目的
先にも述べたとおり、無痛分娩は分娩中に生じる陣痛、胎児が娩出される際に押し広げられる産道の痛み、会陰の裂傷などの痛みを取り除いたり和らげたりすることを目的として、硬膜外麻酔を用いながら分娩を進めていく分娩方法です。
痛みの程度や痛みが続く時間は、それぞれ妊婦の人によって大きな個人差があるとされていますが、多くのケースでは、陣痛が始まり子宮口が全開大になるまでの“分娩第1期”の段階で非常に強く耐え難い腹痛や腰痛を感じます。一般的な分娩第1期の所要時間は初産婦で10~12時間、経産婦で5~6時間であり、母体はこの間痛みに耐える必要があります。また、実際に“いきみ”をして胎児を娩出する“分娩第2期”では、狭い骨盤や産道の中を胎児が通り抜けるため、陣痛とともにさらなる強い痛みが生じるとされています。分娩第2期の一般的な所要時間は初産婦で1~2時間、経産婦で30分~1時間です。

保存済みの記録

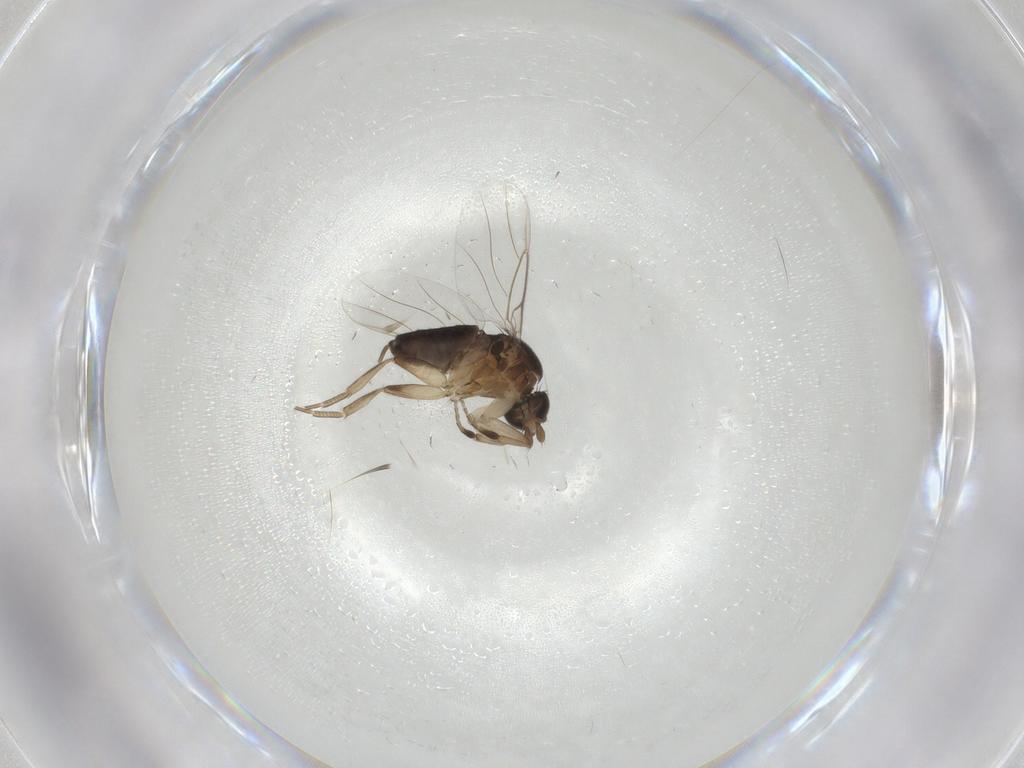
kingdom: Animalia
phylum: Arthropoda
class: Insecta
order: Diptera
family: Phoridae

...

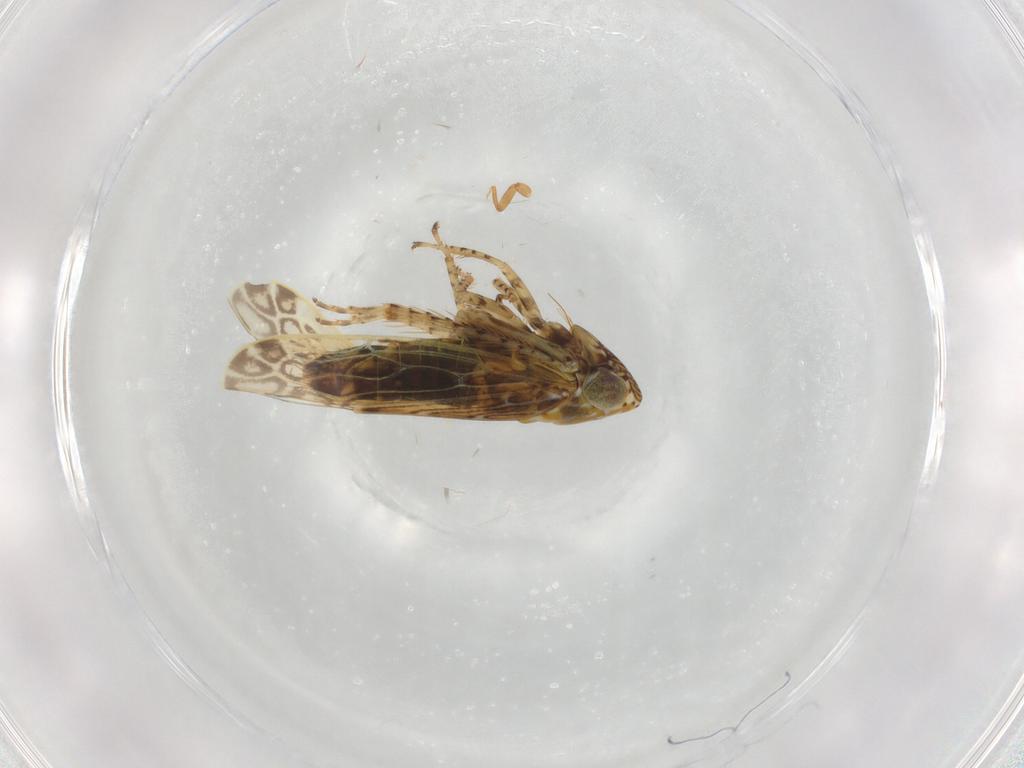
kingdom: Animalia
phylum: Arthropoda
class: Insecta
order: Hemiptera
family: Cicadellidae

▸ **指示**:
(A) 無痛分娩についての文章で、無痛分娩が取り除いたり和らげたりすることを目的とする痛みとして挙げられているものをすべて書き出すこと。
(B) 無痛分娩についての文章を、最後の文のあとから書き継ぐこと。

▸ **各問の解答**:
(A)
陣痛
胎児が娩出される際に押し広げられる産道の痛み
会陰の裂傷などの痛み

(B)
このように、分娩は母体に強い苦痛を与えるものです。そのため、分娩後に母体の体力が回復するまでには時間がかかり、胎児が誕生する感動的な瞬間を心身の余裕をもって迎えられないケースも少なくありません。
無痛分娩の導入は、分娩中の苦痛を医学的に取り除いたり和らげたりすることで、これらの問題を改善することが主な目的となります。また、そのほかにパニック障害や心疾患など分娩中の痛みに耐えられないと考えられる心身の症状がある場合に選択されるケースもあります。